Nashville (dpa) - Blake Shelton scheint nicht zu stoppen. Der populäre Star der Country-Music-Szene schwimmt auf einer Erfolgswelle, die ihm in diesem Jahr mit der Single "God's Country" bereits seinen 14. Nummer-Eins-Hit in den Country Charts bescherte.

Entsprechend würdigte ihn auch das Preiskomitee der Country Music Association (CMA) im November mit der Auszeichnung in der Kategorie "Single des Jahres".

Doch jetzt legt der gebürtige "Okie" aus Ada in Oklahoma nach: Um die Single um das harte Leben arbeitsamer, gottesfürchtiger Menschen in einem kleinen Dorf im Süden nicht allein im Raum stehen zu lassen, hat Shelton nun das Album "Fully Loaded: God's Country" nachgelegt - zwölf Songs über zwischenmenschliche Beziehungen, Liebe und Religion. Neben dem eigentlichen Titelsong bietet Shelton auch das mit seinem Freund Trace Adkins gesungene "Hell Right", das sich in den Single-Charts gerade seinen Weg nach oben bahnt.

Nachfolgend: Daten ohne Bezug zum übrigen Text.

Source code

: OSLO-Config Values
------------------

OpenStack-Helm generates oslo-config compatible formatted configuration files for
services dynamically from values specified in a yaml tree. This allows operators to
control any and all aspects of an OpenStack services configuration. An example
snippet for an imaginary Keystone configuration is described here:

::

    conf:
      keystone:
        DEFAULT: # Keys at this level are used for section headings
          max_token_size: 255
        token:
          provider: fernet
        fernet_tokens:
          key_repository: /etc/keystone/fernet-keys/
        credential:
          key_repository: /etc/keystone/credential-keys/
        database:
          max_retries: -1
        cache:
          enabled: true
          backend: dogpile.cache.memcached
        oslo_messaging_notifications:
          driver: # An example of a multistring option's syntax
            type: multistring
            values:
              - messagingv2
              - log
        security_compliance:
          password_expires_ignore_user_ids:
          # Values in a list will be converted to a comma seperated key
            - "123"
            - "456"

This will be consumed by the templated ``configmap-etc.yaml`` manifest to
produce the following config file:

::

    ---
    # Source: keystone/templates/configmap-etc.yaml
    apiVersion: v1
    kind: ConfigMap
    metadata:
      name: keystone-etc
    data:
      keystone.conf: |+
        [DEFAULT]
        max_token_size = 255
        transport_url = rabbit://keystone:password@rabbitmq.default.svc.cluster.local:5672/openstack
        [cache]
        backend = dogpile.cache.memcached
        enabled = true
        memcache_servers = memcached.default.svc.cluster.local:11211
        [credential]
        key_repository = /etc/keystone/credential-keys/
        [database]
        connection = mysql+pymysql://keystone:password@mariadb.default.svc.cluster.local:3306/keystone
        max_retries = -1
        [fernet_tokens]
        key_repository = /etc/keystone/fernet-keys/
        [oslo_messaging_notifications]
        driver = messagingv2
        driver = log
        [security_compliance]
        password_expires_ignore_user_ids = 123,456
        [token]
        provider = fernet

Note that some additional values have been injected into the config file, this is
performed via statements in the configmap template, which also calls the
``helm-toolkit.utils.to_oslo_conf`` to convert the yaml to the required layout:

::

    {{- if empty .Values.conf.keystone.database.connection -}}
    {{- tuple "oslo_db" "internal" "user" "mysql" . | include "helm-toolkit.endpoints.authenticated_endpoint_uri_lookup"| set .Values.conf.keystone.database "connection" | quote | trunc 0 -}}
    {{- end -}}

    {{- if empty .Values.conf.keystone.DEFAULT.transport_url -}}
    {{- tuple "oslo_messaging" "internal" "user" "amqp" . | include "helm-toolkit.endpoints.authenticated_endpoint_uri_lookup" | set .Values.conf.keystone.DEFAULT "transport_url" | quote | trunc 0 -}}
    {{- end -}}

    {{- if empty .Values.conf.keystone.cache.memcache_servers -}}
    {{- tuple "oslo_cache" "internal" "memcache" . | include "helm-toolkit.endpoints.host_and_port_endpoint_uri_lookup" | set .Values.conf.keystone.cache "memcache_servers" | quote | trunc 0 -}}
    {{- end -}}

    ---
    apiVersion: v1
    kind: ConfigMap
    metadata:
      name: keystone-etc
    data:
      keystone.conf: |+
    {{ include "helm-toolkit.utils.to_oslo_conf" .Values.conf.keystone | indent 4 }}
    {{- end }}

Leider nicht dabei ist der Song "Dive Bar", für den sich Shelton mit dem diesjährigen CMA-Entertainer des Jahres Garth Brooks zusammengetan hat. Schon die Kombination der beiden Country-Stars ist absolut hitverdächtig, entsprechend würdigen das die Fans bereits mit einem steilen Anstieg des Songs über einen sentimentalen Abend in einer schummrigen Spelunke. Country-Fans müssen in diesem Fall auf Brooks nächstes Album "Fun" warten, der Termin dafür ist noch nicht bekannt.

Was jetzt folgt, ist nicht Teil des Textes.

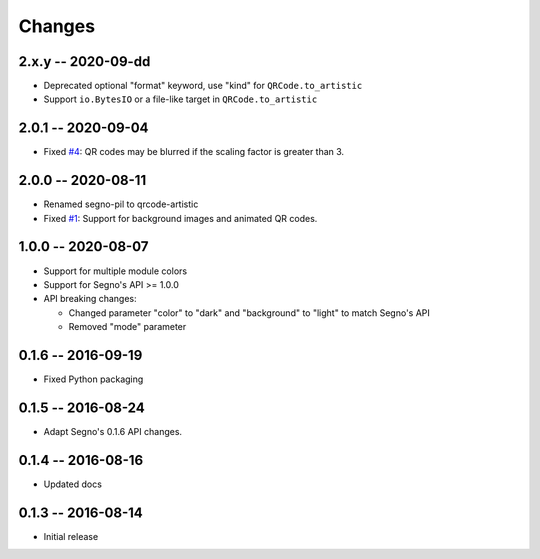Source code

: Changes
=======

2.x.y -- 2020-09-dd
-------------------
* Deprecated optional "format" keyword, use "kind" for
  ``QRCode.to_artistic``
* Support ``io.BytesIO`` or a file-like target in ``QRCode.to_artistic``


2.0.1 -- 2020-09-04
-------------------
* Fixed `#4 <https://github.com/heuer/segno-pil/issues/4>`_:
  QR codes may be blurred if the scaling factor is greater than 3.


2.0.0 -- 2020-08-11
-------------------
* Renamed segno-pil to qrcode-artistic
* Fixed `#1 <https://github.com/heuer/segno-pil/issues/1>`_:
  Support for background images and animated QR codes.


1.0.0 -- 2020-08-07
-------------------
* Support for multiple module colors
* Support for Segno's API >= 1.0.0
* API breaking changes:

  - Changed parameter "color" to "dark" and "background" to "light"
    to match Segno's API
  - Removed "mode" parameter


0.1.6 -- 2016-09-19
-------------------
* Fixed Python packaging


0.1.5 -- 2016-08-24
-------------------
* Adapt Segno's 0.1.6 API changes.


0.1.4 -- 2016-08-16
-------------------
* Updated docs


0.1.3 -- 2016-08-14
-------------------
* Initial release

Dafür aber gibt es in "Turnin' Me On" Gedanken eines verliebten Mannes, dessen Angebetete stets ein Streichholz hält, "to set me on fire". Und in "Jesus Got a Tight Grip" vertraut der Sänger auf Jesus, glaubt fest an ihn, auch wenn er "an Sonntagen öfter auf dem Barhocker als auf der Kirchenbank gesessen" habe.

Die Headlinertour 2020 führt Shelton bis Juli zunächst durch Nordamerika. Sein einziger Auslandsauftritt ist in Calgary in Kanada geplant. Ob es den Star auch nach Europa führt, bleibt abzuwarten.